Output every line of the entries below as a Markdown table with the columns Row and Line, numbering the rows in order and leaving out blank lines.

<<<<

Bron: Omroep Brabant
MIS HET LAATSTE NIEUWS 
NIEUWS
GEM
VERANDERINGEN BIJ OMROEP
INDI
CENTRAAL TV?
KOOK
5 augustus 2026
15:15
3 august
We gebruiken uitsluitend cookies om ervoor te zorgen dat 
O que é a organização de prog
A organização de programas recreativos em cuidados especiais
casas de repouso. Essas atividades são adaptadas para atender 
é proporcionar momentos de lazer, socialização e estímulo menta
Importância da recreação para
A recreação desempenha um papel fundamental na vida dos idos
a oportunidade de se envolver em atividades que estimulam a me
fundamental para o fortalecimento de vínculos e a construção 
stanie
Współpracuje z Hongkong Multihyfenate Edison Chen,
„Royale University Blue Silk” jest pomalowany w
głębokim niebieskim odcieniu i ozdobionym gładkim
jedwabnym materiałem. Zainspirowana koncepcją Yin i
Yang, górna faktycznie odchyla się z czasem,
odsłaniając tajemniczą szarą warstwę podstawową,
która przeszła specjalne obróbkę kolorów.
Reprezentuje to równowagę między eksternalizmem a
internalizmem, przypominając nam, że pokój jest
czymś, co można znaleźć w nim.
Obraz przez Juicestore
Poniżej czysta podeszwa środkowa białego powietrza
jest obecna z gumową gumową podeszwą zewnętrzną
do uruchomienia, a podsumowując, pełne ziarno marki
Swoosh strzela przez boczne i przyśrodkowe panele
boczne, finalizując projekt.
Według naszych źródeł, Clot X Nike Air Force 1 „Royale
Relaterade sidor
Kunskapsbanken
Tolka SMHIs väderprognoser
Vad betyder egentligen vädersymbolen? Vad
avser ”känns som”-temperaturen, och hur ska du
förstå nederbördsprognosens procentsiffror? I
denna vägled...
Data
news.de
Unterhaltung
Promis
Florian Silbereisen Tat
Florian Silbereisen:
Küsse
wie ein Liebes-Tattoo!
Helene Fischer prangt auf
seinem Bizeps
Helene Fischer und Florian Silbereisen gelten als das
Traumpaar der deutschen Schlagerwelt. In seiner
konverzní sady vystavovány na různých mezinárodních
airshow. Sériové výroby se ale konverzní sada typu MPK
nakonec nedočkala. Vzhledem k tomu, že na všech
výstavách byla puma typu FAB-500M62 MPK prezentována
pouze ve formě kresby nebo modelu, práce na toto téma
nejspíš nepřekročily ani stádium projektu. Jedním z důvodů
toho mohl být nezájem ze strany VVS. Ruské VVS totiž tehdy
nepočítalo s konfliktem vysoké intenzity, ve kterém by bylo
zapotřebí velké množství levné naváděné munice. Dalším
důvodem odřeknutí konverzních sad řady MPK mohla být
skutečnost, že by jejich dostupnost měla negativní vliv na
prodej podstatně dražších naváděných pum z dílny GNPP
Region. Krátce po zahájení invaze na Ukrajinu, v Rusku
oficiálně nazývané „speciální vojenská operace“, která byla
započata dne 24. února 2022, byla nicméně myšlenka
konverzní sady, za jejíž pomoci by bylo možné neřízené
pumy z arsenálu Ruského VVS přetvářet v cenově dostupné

>>>>

SOLUTION TO THE PROBLEM
| Row | Line |
|---|---|
| 1 | Bron: Omroep Brabant |
| 2 | MIS HET LAATSTE NIEUWS  |
| 3 | NIEUWS |
| 4 | GEM |
| 5 | VERANDERINGEN BIJ OMROEP |
| 6 | INDI |
| 7 | CENTRAAL TV? |
| 8 | KOOK |
| 9 | 5 augustus 2026 |
| 10 | 15:15 |
| 11 | 3 august |
| 12 | We gebruiken uitsluitend cookies om ervoor te zorgen dat  |
| 13 | O que é a organização de prog |
| 14 | A organização de programas recreativos em cuidados especiais |
| 15 | casas de repouso. Essas atividades são adaptadas para atender  |
| 16 | é proporcionar momentos de lazer, socialização e estímulo menta |
| 17 | Importância da recreação para |
| 18 | A recreação desempenha um papel fundamental na vida dos idos |
| 19 | a oportunidade de se envolver em atividades que estimulam a me |
| 20 | fundamental para o fortalecimento de vínculos e a construção  |
| 21 | stanie |
| 22 | Współpracuje z Hongkong Multihyfenate Edison Chen, |
| 23 | „Royale University Blue Silk” jest pomalowany w |
| 24 | głębokim niebieskim odcieniu i ozdobionym gładkim |
| 25 | jedwabnym materiałem. Zainspirowana koncepcją Yin i |
| 26 | Yang, górna faktycznie odchyla się z czasem, |
| 27 | odsłaniając tajemniczą szarą warstwę podstawową, |
| 28 | która przeszła specjalne obróbkę kolorów. |
| 29 | Reprezentuje to równowagę między eksternalizmem a |
| 30 | internalizmem, przypominając nam, że pokój jest |
| 31 | czymś, co można znaleźć w nim. |
| 32 | Obraz przez Juicestore |
| 33 | Poniżej czysta podeszwa środkowa białego powietrza |
| 34 | jest obecna z gumową gumową podeszwą zewnętrzną |
| 35 | do uruchomienia, a podsumowując, pełne ziarno marki |
| 36 | Swoosh strzela przez boczne i przyśrodkowe panele |
| 37 | boczne, finalizując projekt. |
| 38 | Według naszych źródeł, Clot X Nike Air Force 1 „Royale |
| 39 | Relaterade sidor |
| 40 | Kunskapsbanken |
| 41 | Tolka SMHIs väderprognoser |
| 42 | Vad betyder egentligen vädersymbolen? Vad |
| 43 | avser ”känns som”-temperaturen, och hur ska du |
| 44 | förstå nederbördsprognosens procentsiffror? I |
| 45 | denna vägled... |
| 46 | Data |
| 47 | news.de |
| 48 | Unterhaltung |
| 49 | Promis |
| 50 | Florian Silbereisen Tat |
| 51 | Florian Silbereisen: |
| 52 | Küsse |
| 53 | wie ein Liebes-Tattoo! |
| 54 | Helene Fischer prangt auf |
| 55 | seinem Bizeps |
| 56 | Helene Fischer und Florian Silbereisen gelten als das |
| 57 | Traumpaar der deutschen Schlagerwelt. In seiner |
| 58 | konverzní sady vystavovány na různých mezinárodních |
| 59 | airshow. Sériové výroby se ale konverzní sada typu MPK |
| 60 | nakonec nedočkala. Vzhledem k tomu, že na všech |
| 61 | výstavách byla puma typu FAB-500M62 MPK prezentována |
| 62 | pouze ve formě kresby nebo modelu, práce na toto téma |
| 63 | nejspíš nepřekročily ani stádium projektu. Jedním z důvodů |
| 64 | toho mohl být nezájem ze strany VVS. Ruské VVS totiž tehdy |
| 65 | nepočítalo s konfliktem vysoké intenzity, ve kterém by bylo |
| 66 | zapotřebí velké množství levné naváděné munice. Dalším |
| 67 | důvodem odřeknutí konverzních sad řady MPK mohla být |
| 68 | skutečnost, že by jejich dostupnost měla negativní vliv na |
| 69 | prodej podstatně dražších naváděných pum z dílny GNPP |
| 70 | Region. Krátce po zahájení invaze na Ukrajinu, v Rusku |
| 71 | oficiálně nazývané „speciální vojenská operace“, která byla |
| 72 | započata dne 24. února 2022, byla nicméně myšlenka |
| 73 | konverzní sady, za jejíž pomoci by bylo možné neřízené |
| 74 | pumy z arsenálu Ruského VVS přetvářet v cenově dostupné |